Au commencement de l’affaire était un arbitrage. En 1995, le conseil d’administration de la fondation, alors présidée par Michèle Taburno, vote le principe d’un arbitrage, qui conclut que Victor Vasarely aurait donné trop d’œuvres à la fondation et lésé ses fils. Près de 400 œuvres sont donc retirées à la fondation pour les partager entre les héritiers.

Mais cet arbitrage a été définitivement annulé par la justice civile en mai 2014. La cour d’appel de Paris l’a comparé à « un simulacre mis en place par les héritiers Vasarely pour favoriser leurs intérêts », d’après des documents judiciaires consultés par l’AFP. Surtout, Michèle Taburno est soupçonnée de conflit d’intérêt : l’accusation estime qu’elle a caché son mandat pour gérer ou vendre les œuvres de Victor Vasarely, ce qu’elle conteste.
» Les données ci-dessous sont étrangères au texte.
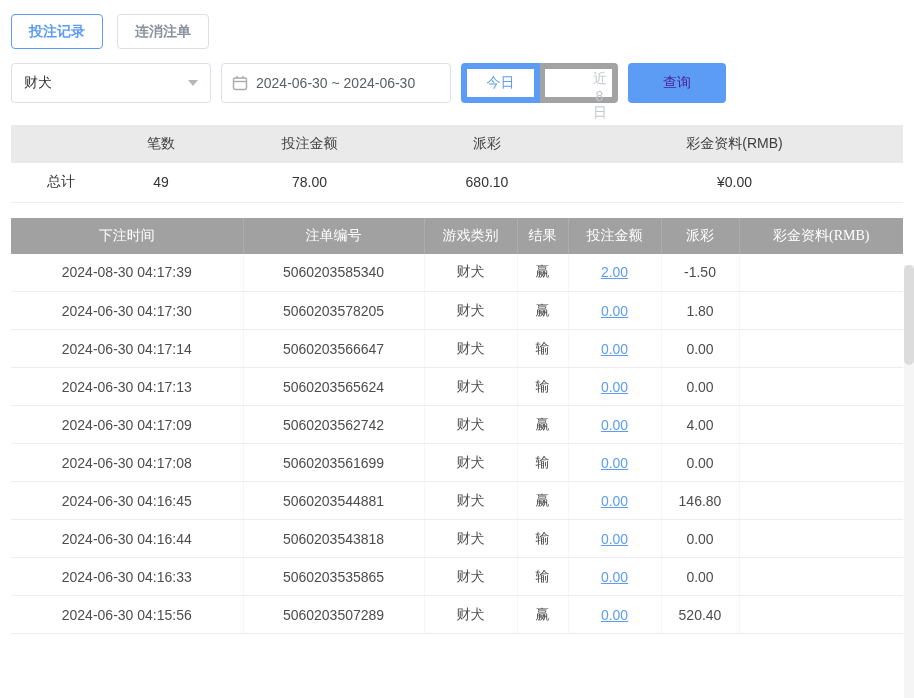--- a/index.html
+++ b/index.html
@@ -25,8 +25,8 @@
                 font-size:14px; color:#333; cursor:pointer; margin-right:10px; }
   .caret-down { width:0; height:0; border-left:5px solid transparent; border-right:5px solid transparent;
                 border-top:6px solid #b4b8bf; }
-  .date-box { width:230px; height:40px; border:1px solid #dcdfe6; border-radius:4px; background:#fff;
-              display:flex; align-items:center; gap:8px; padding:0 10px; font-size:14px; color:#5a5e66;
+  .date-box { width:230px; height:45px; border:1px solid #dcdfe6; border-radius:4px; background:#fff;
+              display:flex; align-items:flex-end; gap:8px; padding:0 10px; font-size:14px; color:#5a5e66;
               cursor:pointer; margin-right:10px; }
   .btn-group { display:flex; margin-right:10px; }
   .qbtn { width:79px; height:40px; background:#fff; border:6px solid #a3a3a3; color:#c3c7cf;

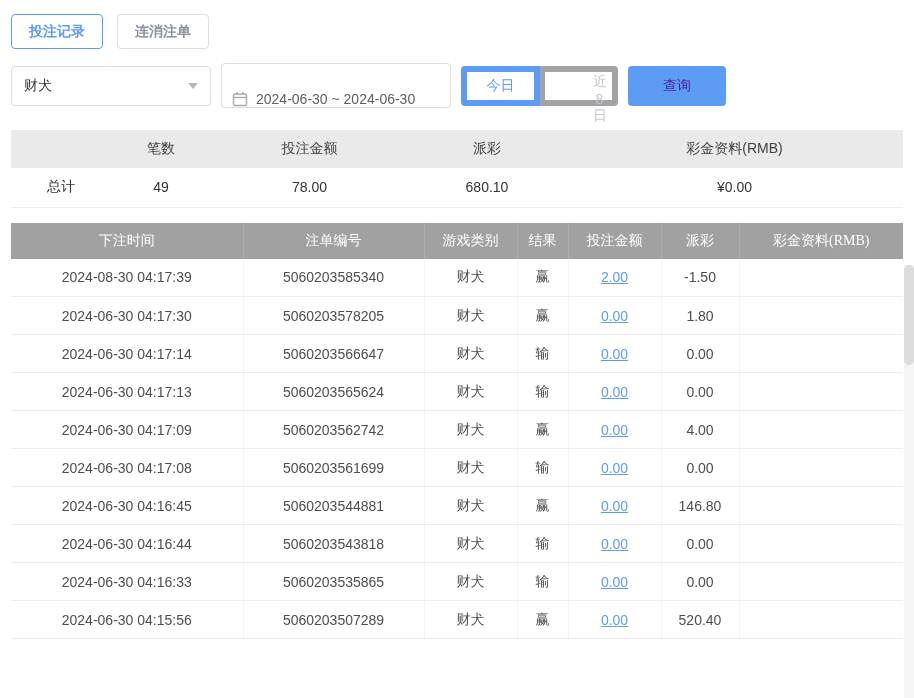--- a/index.html
+++ b/index.html
@@ -40,7 +40,7 @@
   
   table { border-collapse:collapse; table-layout:fixed; width:892px; font-size:14px; text-align:center; }
   .summary { margin-top:22px; }
-  .summary th { background:#eaeaea; color:#404040; height:38px; font-weight:400; }
+  .summary th { background:#eaeaea; color:#a16207; height:38px; font-weight:400; }
   .summary td { background:#fff; color:#333; height:39px; border-bottom:1px solid #ededed; }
Quelles conséquences pour les œuvres ? L’annulation de cet arbitrage « s’est uniquement prononcée sur la régularité de la procédure », fait valoir Julia Minkowski, l’un des conseils de Michèle Taburno. « La répartition des œuvres en elle-même n’a pas été examinée. Aujourd’hui, personne ne peut affirmer que Michèle Vasarely détiendrait irrégulièrement des œuvres par le biais de l’arbitrage », insiste Me Minkowski.
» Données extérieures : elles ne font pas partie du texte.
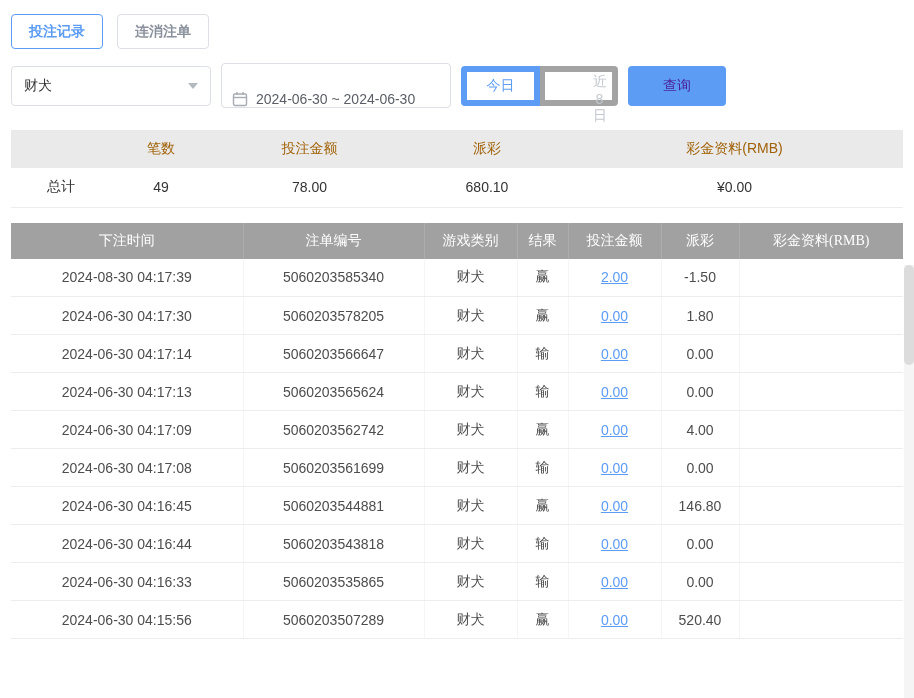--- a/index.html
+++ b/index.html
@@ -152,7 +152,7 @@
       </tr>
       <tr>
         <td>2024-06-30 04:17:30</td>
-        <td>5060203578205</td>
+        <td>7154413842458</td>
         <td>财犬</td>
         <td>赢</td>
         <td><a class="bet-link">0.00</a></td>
Un arbitrage peut être annulé au civil s’il y a soupçon de partialité d’un arbitre. Une condamnation pénale requiert de prouver des manœuvres frauduleuses. L’information judiciaire en cours, ouverte après la plainte en 2009 d’un administrateur provisoire de la fondation, a abouti à la mise en examen de quatre avocats et du notaire de la famille en 2018.

Spectaculaire perquisition

Michèle Taburno, 83 ans et principale suspecte, a été mise en examen en avril 2023 pour abus de confiance et blanchiment. Lors d’une spectaculaire perquisition, la police fédérale américaine (FBI) a saisi 112 tableaux dans une fondation qu’elle a créée à Porto Rico.

Dans un rapport aujourd’hui contesté par la défense, un expert a dénoncé les « conditions de stockage peu respectueuses ni professionnelles » des œuvres et estimé que la fondation « ne ressemblait aucunement à une fondation destinée à la promotion de l’œuvre de Victor Vasarely ».

Depuis plus d’un an, Michèle Taburno se bat pour récupérer ses œuvres. Mais le 4 juillet, la cour d’appel de Paris a jugé les saisies du FBI « parfaitement proportionnées ». « Leur objectif est de préserver ces œuvres (…) alors qu’il est démontré (…) que Mme Taburno a vendu un certain nombre de tableaux et qu’elle n’assure pas (leur) conservation », tranche une décision, dont l’AFP a eu connaissance.

Par ailleurs, « les magistrats instructeurs » ont justifié la saisie des œuvres pour procéder à leur « transfert vers la France » car elles constituent « des éléments de preuve ». Michèle Taburno a toutefois obtenu gain de cause sur un point : l’annulation d’une audition d’août 2022, pour vice de procédure. Un « premier pas » vers l’annulation totale du dossier, a avancé sa défense, qui s’est pourvue en cassation.

D’après plusieurs sources proches du dossier, Michèle Taburno conteste aussi le rapatriement des œuvres devant la justice américaine, qui n’a pas encore tranché.